CHROMOSOME ANALYSIS CONGENITAL KARYOTYPE BLOOD

General Information

HLAB/HOL Code: CYG
UPHSM LIS Test #:
Schedule: Monday-Friday
Testing Time: 3 - 7 days
Testing Lab: UP Health System-Marquette

Specimen Info
Only 1 specimen type required, unless otherwise specified

Volume: 5.0 mL Whole Blood
Temperature: Ambient
Tube Type: 1 Green Top (Sodium Heparin)
Collection Info:
Prefer a minimum volume of 5.0 mL of blood. Draw into green-top (sodium heparin) tube(s), invert several times to mix (clotted blood will not work). Other anticoagulants may be harmful to the viability of the cells. Label vial with patient's name and a unique identifying number
(MGHS encounter #, MR#).

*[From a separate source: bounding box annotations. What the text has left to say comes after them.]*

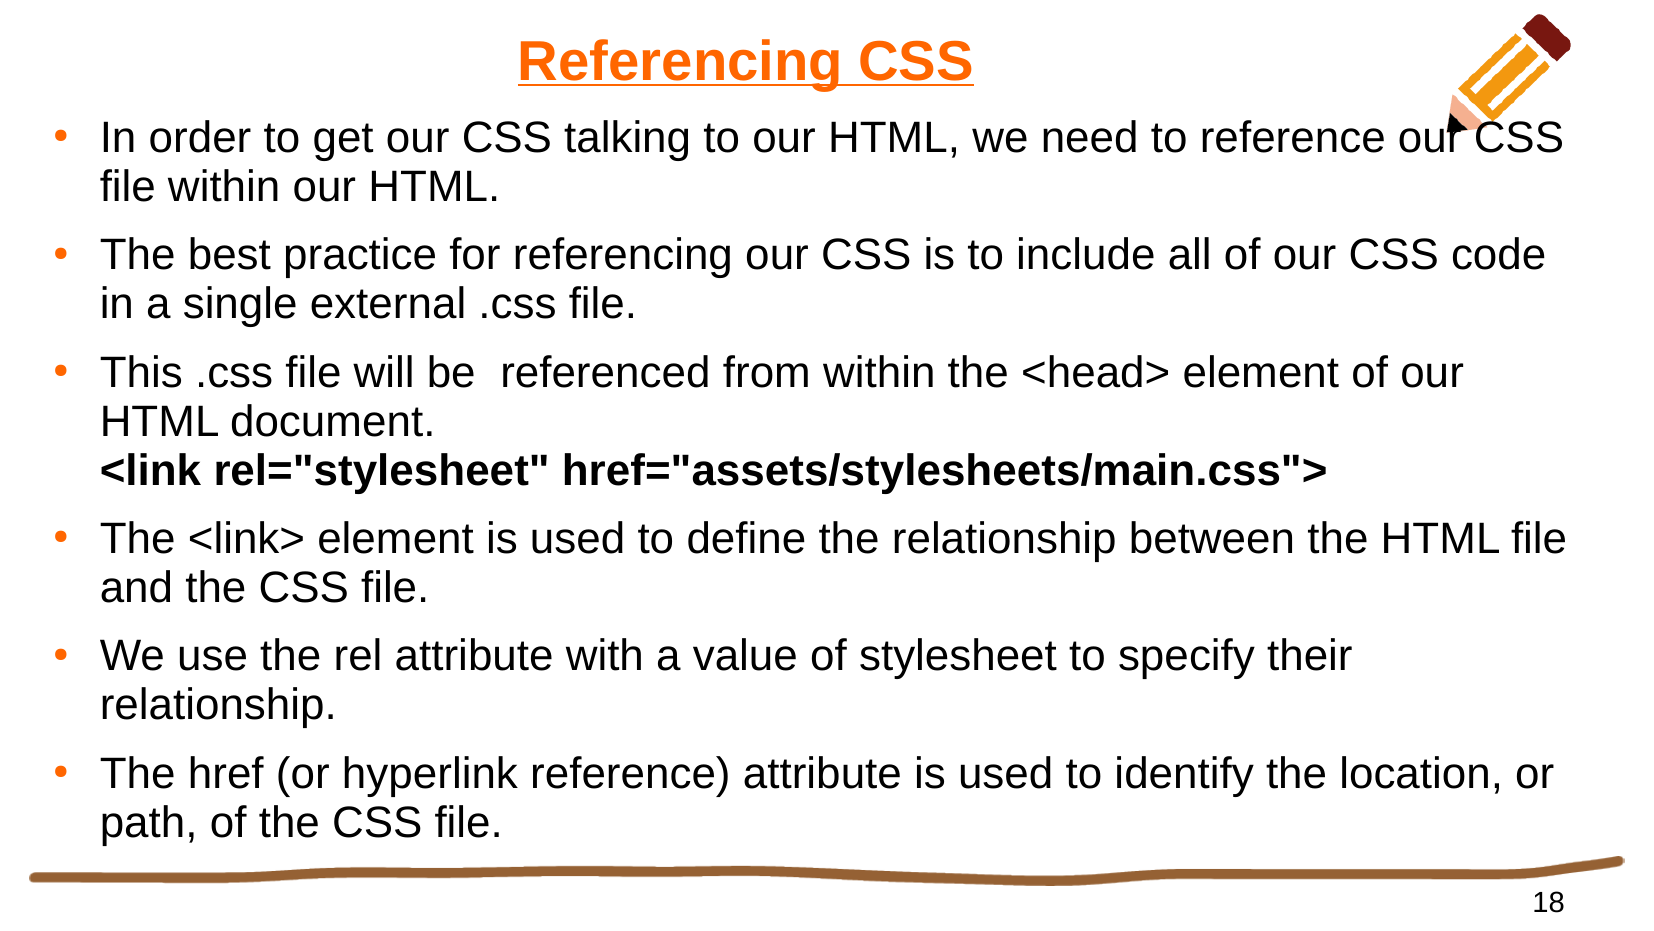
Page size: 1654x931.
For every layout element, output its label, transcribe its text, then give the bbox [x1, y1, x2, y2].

picture [29, 856, 1625, 886]
title Referencing CSS [66, 9, 1426, 112]
picture [1446, 14, 1571, 112]
list In order to get our CSS talking to our HTML, we need to reference our CSS file within our HTML. The best practice for referencing our CSS is to include all of our CSS code in a single external .css file. This .css file will be referenced from within the <head> element of our HTML document. <link rel="stylesheet" href="assets/stylesheets/main.css"> The <link> element is used to define the relationship between the HTML file and the CSS file. We use the rel attribute with a value of stylesheet to specify their relationship. The href (or hyperlink reference) attribute is used to identify the location, or path, of the CSS file. [37, 112, 1576, 857]
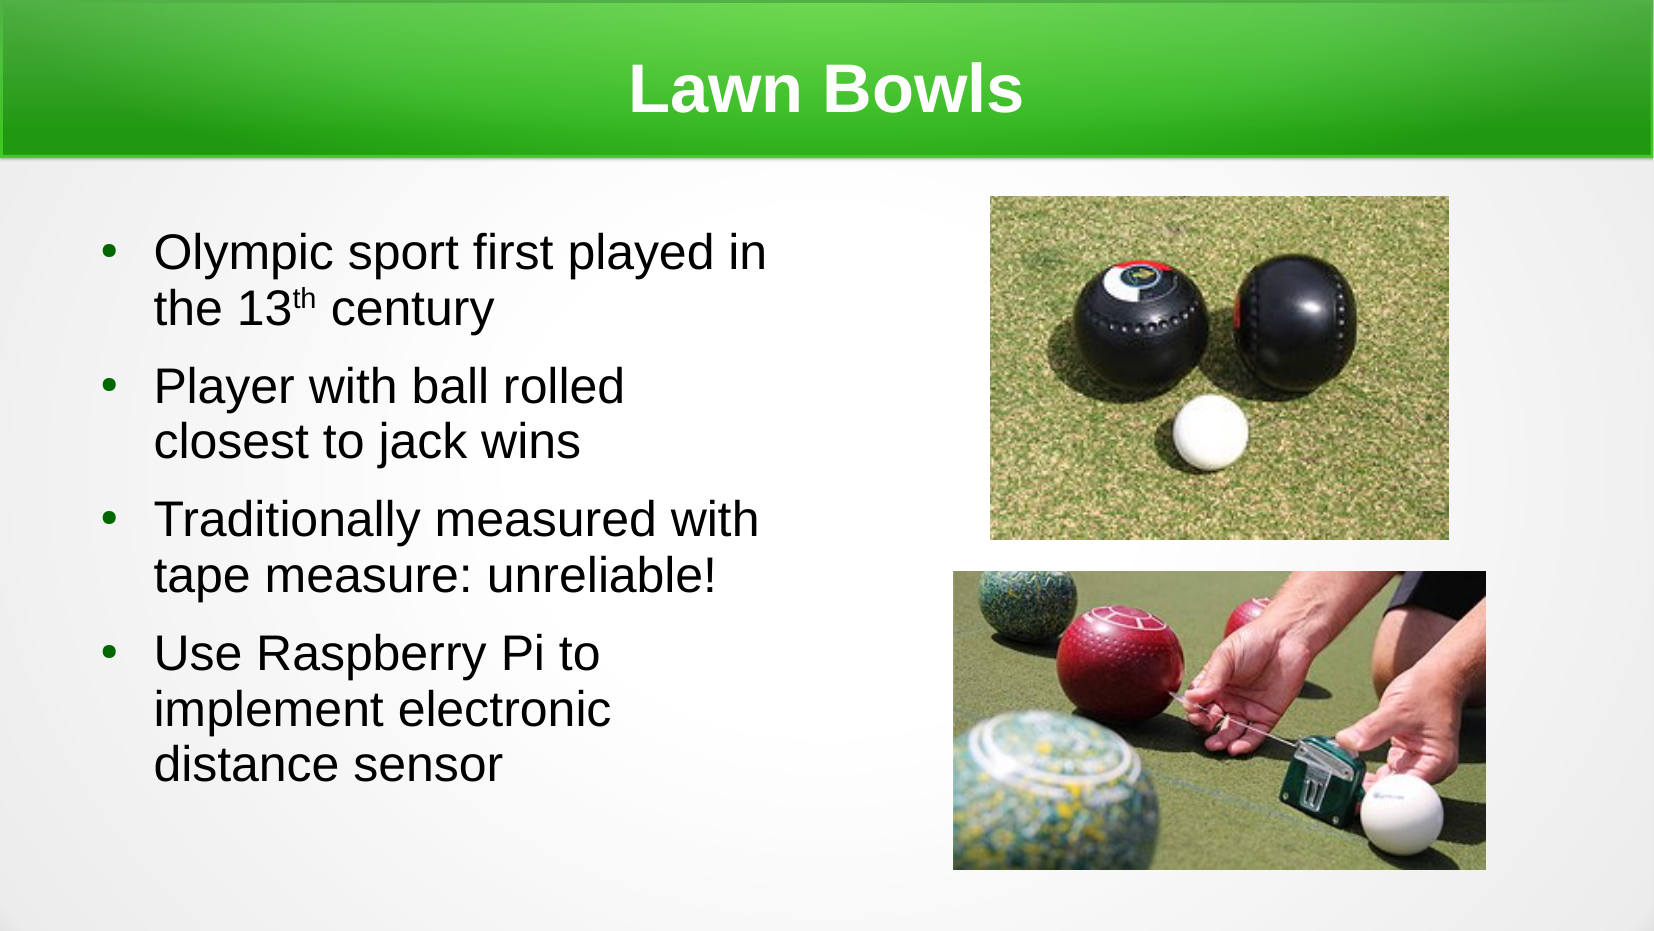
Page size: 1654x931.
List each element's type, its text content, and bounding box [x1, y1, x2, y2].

list Olympic sport first played in the 13th century Player with ball rolled closest to jack wins Traditionally measured with tape measure: unreliable! Use Raspberry Pi to implement electronic distance sensor [82, 224, 781, 841]
title Lawn Bowls [82, 35, 1571, 142]
picture [953, 571, 1486, 871]
picture [990, 196, 1449, 541]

Maximum time from collection should be 48 hours.
SPECIMENS CANNOT BE FROZEN.

Methods

Includes GTG banding, 20 metaphases, 5 analyzed, and 2 karyogrammed, including at least one metaphase of representative length and banding for the case. Standard analysis must be at least 550 bands.

Clinical Utilities

Routine peripheral blood chromosome analysis can be useful in the following instances: sexual ambiguity, mosaic studies, multiple miscarriages, and infertility. High-resolution chromosome analysis is useful in detecting small chromosome abnormalities undetectable by routine methods and precisely identifying chromosome abnormalities previously detected by routine methods. It is strongly recommended for all congenital anomalies, mental retardation (MR), growth retardation, developmental delay (DD), dysmorphic features, phenotype suggestive of microdeletion syndromes, positive family history of abnormal pregnancy outcome, and autistic spectrum disorders (ASD).

Mosaic Studies:
Please indicate mosaic study when necessary (eg. Turner syndrome).  If possible, specify the number of  additional cells to be counted. Additional charges may apply.

CPT Codes

88230 (tissue culture, lymphocyte), 88262 (chromosome analysis, 15-20 cells), 88291 (interpretation and report). In addition the following CPT codes may be added as needed: 88280 (additional karyotypes), 88285 (additional cells), 88261 (Family screening for previously diagnosed abnormality; 5 cells and 1 karyotype).

* The CPT codes provided are based on AMA guidelines and are for informational purposes only. CPT coding
is the sole responsibility of the billing party. Please direct any questions regarding coding to the payer being billed.

Reference Range

46,XX, or 46,XY. No apparent abnormality.